— Problem to solve —
Copy the records below in full, keeping each word as it is but omitting the pictures.

— Source records —
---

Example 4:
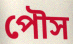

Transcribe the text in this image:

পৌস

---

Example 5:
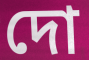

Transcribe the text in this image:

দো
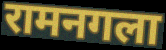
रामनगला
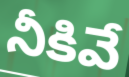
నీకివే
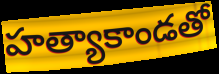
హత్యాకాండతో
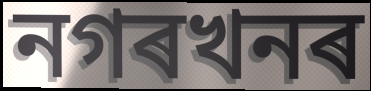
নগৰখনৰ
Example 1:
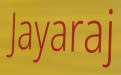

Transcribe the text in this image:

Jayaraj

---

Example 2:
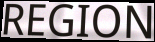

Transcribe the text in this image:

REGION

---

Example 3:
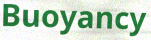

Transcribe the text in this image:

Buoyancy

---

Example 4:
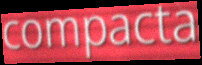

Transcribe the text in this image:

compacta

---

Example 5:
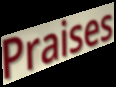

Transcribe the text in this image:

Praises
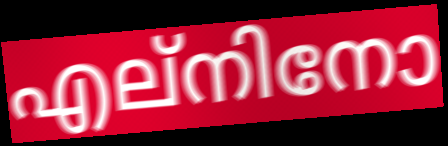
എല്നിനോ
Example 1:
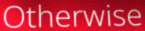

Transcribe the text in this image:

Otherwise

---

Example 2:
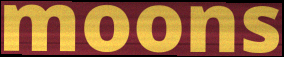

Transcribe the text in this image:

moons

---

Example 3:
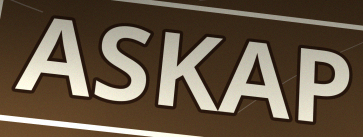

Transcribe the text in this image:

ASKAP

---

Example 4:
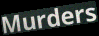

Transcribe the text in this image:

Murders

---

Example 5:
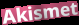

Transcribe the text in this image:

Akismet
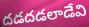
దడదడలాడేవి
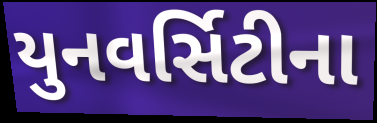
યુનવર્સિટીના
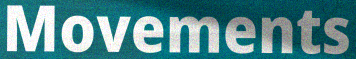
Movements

— Exercise output —
---

Example 4:

Transcribe the text in this image:

পৌস

---

Example 5:

Transcribe the text in this image:

দো
रामनगला
నీకివే
హత్యాకాండతో
নগৰখনৰ
Example 1:

Transcribe the text in this image:

Jayaraj

---

Example 2:

Transcribe the text in this image:

REGION

---

Example 3:

Transcribe the text in this image:

Buoyancy

---

Example 4:

Transcribe the text in this image:

compacta

---

Example 5:

Transcribe the text in this image:

Praises
എല്നിനോ
Example 1:

Transcribe the text in this image:

Otherwise

---

Example 2:

Transcribe the text in this image:

moons

---

Example 3:

Transcribe the text in this image:

ASKAP

---

Example 4:

Transcribe the text in this image:

Murders

---

Example 5:

Transcribe the text in this image:

Akismet
దడదడలాడేవి
યુનવર્સિટીના
Movements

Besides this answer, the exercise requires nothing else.